Related article Immigration advocates appeal to a higher power to sway the high court on birthright citizenship 6 min read
Trump and his allies say the language was never intended to automatically entitle foreign nationals to citizenship for their children. When the framers included the words “subject to the jurisdiction thereof,” they say, that meant that birthright citizenship would be extended to people who have a “direct and immediate allegiance” to the United States. One clear way to establish that allegiance, the government says, is to be “domiciled” in the country and not just allegedly passing through.
But the groups fighting Trump’s order say none of those words — allegiance or domicile — are anywhere in the text of the 14th Amendment.
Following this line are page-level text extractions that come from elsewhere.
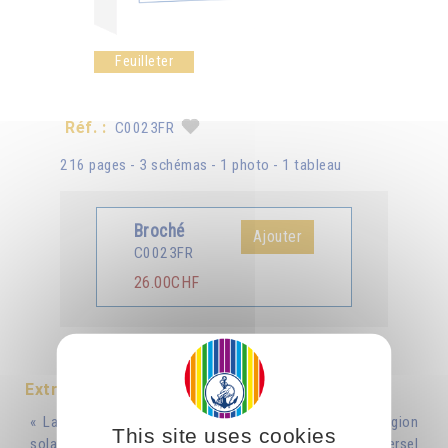
Feuilleter
Réf. :
C0023FR
216 pages - 3 schémas - 1 photo - 1 tableau
Broché
Ajouter
C0023FR
26.00CHF
Traduit en :
Italiano
Extrait
« La seule religion véritablement universelle est la religion
This site uses cookies
solaire, car seul le langage du soleil est un langage universel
And, they say, it’s hard to argue that people like Pilar are not domiciled in the United States.
“Domicile means living somewhere with the intent to remain there indefinitely or permanently,” said Cecillia Wang, national legal director of the American Civil Liberties Union, who will square off with the government during the oral arguments Wednesday.
“If people’s citizenship depends on whether their parents intended at the time of their birth to reside in the US permanently, how would you even implement that?” Wang added.“It depends on subjective intent.”
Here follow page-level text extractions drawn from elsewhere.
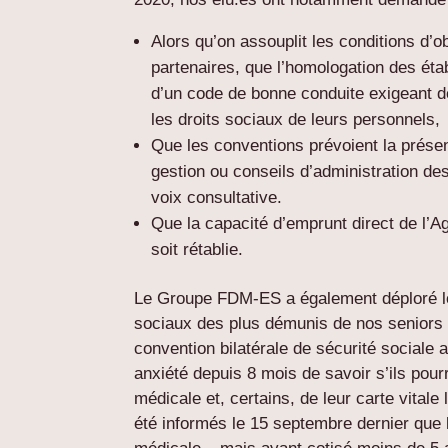
Alors qu’on assouplit les conditions d’
partenaires, que l’homologation des étab
d’un code de bonne conduite exigeant des
les droits sociaux de leurs personnels,
Que les conventions prévoient la prése
gestion ou conseils d’administration d
voix consultative.
Que la capacité d’emprunt direct de l’A
soit rétablie.
Le Groupe FDM-ES a également déploré lor
sociaux des plus démunis de nos seniors 
convention bilatérale de sécurité sociale
anxiété depuis 8 mois de savoir s’ils pour
médicale et, certains, de leur carte vitale
été informés le 15 septembre dernier que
A DACA recipient, Pilar was brought to the United States by her mother when she was 9 years old, fleeing instability and violence that rocked Colombia at the time. She was pregnant when Trump was inaugurated and described being “a little freaked out” when he made good on his promise to sign the executive order. When her daughter was born late last year, Pilar rushed to get a passport for her.
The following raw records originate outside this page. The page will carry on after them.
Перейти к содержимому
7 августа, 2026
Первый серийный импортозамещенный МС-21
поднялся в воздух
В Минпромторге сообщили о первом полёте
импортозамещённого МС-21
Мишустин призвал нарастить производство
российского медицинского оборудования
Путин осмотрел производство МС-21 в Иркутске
Now, she wonders if she’ll be able to do so if she decides to have another child.
“I come from a big family,” she said. “Our dream was always to have three or four kids, but now I think about it.”
Immigrant advocates say there is a disconnect between the administration’s stated goal and how the order would work in practice.
“The government wants to focus on birthright tourism as though that’s the majority of people,” said Conchita Cruz, co-executive director of the Asylum Seeker Advocacy Project. “The majority of people are people like Pilar who live here legally and who have a life in the United States.”
Returning is a ‘death sentence’
For many immigrants living in the US legally, returning to their homeland isn’t an option.
“Lily” came to the United States from Ukraine four years ago after Russia attacked her city in the early days of the full-scale conflict between the two countries. She is in the United States legally under a humanitarian program the Biden administration created in 2022 called Uniting for Ukraine.
Last year, Trump discussed possibly ending that program for some 240,000 Ukrainians.
“We’re not looking to hurt anybody, we’re certainly not looking to hurt them, and I’m looking at that,” Trump told reporters at the White House last March. “There were some people that think that’s appropriate, and some people don’t, and I’ll be making the decision pretty soon.”
Related article Supreme Court justices will consider the future of birthright citizenship. Here’s how their families came to America 11 min read
But an announcement never came and Lily and tens of thousands of others have continued to benefit from the program as the war continues. Returning to Ukraine, she told CNN, would be “like a death penalty.”
Since arriving in the United States, Lily has earned a college degree, found work and settled in Pennsylvania. She and her husband had a son late last year, about a month after the Supreme Court handed down a decision in another more technical case involving Trump’s birthright citizenship order.
“We found shelter in the United States, and my baby was born here,” Lily told CNN. “It’s not just a legal issue for me. It’s about a right to belong and to feel safe and to have a stable future.”